Figure 3 Select Follow TCP Stream "2" eventually get HTTP request and response "a" red background font for HTTP request, blue background font for HTTP response "B" from User-agent can be seen, 360 browser compatibility mode uses the IE8 kernel (the computer operating system is Xp,ie browser version 8), which indicates that 360 browsers use the IE kernel in the system.
Figure 4 HTTP request and response specific content

3. Summing up the use of Wireshark to crawl HTTP packets relative to Firefox or Google Chrome is more complicated, but it can also achieve the final result. These operations are divided into two steps, the first step is to set a reasonable filter, and the second step is to select Follow TCP Stream in any packet.

Contact Us

The content source of this page is from Internet, which doesn't represent Alibaba Cloud's opinion; products and services mentioned on that page don't have any relationship with Alibaba Cloud. If the content of the page makes you feel confusing, please write us an email, we will handle the problem within 5 days after receiving your email.

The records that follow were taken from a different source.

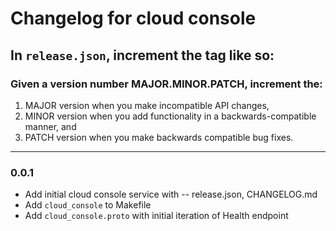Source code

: # Changelog for cloud console

## In `release.json`, increment the tag like so:

### Given a version number MAJOR.MINOR.PATCH, increment the:

1. MAJOR version when you make incompatible API changes,
2. MINOR version when you add functionality in a backwards-compatible manner, and
3. PATCH version when you make backwards compatible bug fixes.

---

### 0.0.1

- Add initial cloud console service with -- release.json, CHANGELOG.md
- Add `cloud_console` to Makefile
- Add `cloud_console.proto` with initial iteration of Health endpoint
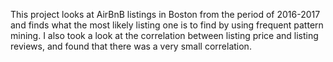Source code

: This project looks at AirBnB listings in Boston from the period of 2016-2017 and finds what the most likely listing one is to find by using frequent pattern mining. 
I also took a look at the correlation between listing price and listing reviews, and found that there was a very small correlation.
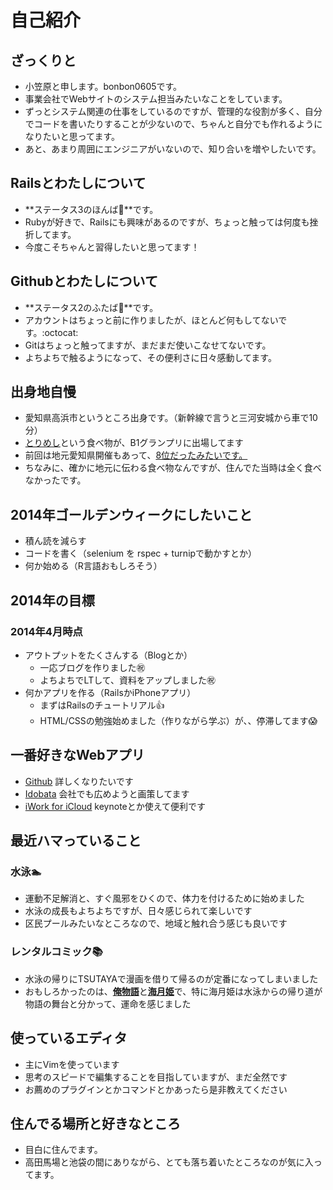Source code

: # 自己紹介

## ざっくりと
- 小笠原と申します。bonbon0605です。
- 事業会社でWebサイトのシステム担当みたいなことをしています。
- ずっとシステム関連の仕事をしているのですが、管理的な役割が多く、自分でコードを書いたりすることが少ないので、ちゃんと自分でも作れるようになりたいと思ってます。
- あと、あまり周囲にエンジニアがいないので、知り合いを増やしたいです。

## Railsとわたしについて
- **ステータス3のほんば:herb:**です。
- Rubyが好きで、Railsにも興味があるのですが、ちょっと触っては何度も挫折してます。
- 今度こそちゃんと習得したいと思ってます！

## Githubとわたしについて
- **ステータス2のふたば:seedling:**です。
- アカウントはちょっと前に作りましたが、ほとんど何もしてないです。:octocat:
- Gitはちょっと触ってますが、まだまだ使いこなせてないです。
- よちよちで触るようになって、その便利さに日々感動してます。

## 出身地自慢
- 愛知県高浜市というところ出身です。（新幹線で言うと三河安城から車で10分）
- [とりめし](http://www.torimesi.com/)という食べ物が、B1グランプリに出場してます
- 前回は地元愛知県開催もあって、[8位だったみたいです。](http://kankou-takahama.gr.jp/news/2159/)
- ちなみに、確かに地元に伝わる食べ物なんですが、住んでた当時は全く食べなかったです。

## 2014年ゴールデンウィークにしたいこと
* 積ん読を減らす
* コードを書く（selenium を rspec + turnipで動かすとか）
* 何か始める（R言語おもしろそう）

## 2014年の目標
### 2014年4月時点
* アウトプットをたくさんする（Blogとか）
  + 一応ブログを作りました:congratulations:
  + よちよちでLTして、資料をアップしました:congratulations:
* 何かアプリを作る（RailsかiPhoneアプリ）
  + まずはRailsのチュートリアル:+1:
  + HTML/CSSの勉強始めました（作りながら学ぶ）が、、停滞してます:scream:

## 一番好きなWebアプリ
- [Github](https://github.com/) 詳しくなりたいです
- [Idobata](https://idobata.io/) 会社でも広めようと画策してます
- [iWork for iCloud](https://www.icloud.com/) keynoteとか使えて便利です

## 最近ハマっていること
### 水泳:swimmer:
- 運動不足解消と、すぐ風邪をひくので、体力を付けるために始めました
- 水泳の成長もよちよちですが、日々感じられて楽しいです
- 区民プールみたいなところなので、地域と触れ合う感じも良いです 

### レンタルコミック:books:
- 水泳の帰りにTSUTAYAで漫画を借りて帰るのが定番になってしまいました
- おもしろかったのは、[**俺物語**](http://betsuma.shueisha.co.jp/lineup/ore_monogatari.html)と[**海月姫**](http://kc.kodansha.co.jp/content/top.php/1000004534)で、特に海月姫は水泳からの帰り道が物語の舞台と分かって、運命を感じました

## 使っているエディタ
- 主にVimを使っています
- 思考のスピードで編集することを目指していますが、まだ全然です
- お薦めのプラグインとかコマンドとかあったら是非教えてください

## 住んでる場所と好きなところ
- 目白に住んでます。
- 高田馬場と池袋の間にありながら、とても落ち着いたところなのが気に入ってます。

If you find any instances of plagiarism from the community, please send an email to: info-contact@alibabacloud.com and provide relevant evidence. A staff member will contact you within 5 working days.

A Free Trial That Lets You Build Big!

Start building with 50+ products and up to 12 months usage for Elastic Compute Service

  • Sales Support

    1 on 1 presale consultation

  • After-Sales Support

    24/7 Technical Support 6 Free Tickets per Quarter Faster Response

  • Alibaba Cloud offers highly flexible support services tailored to meet your exact needs.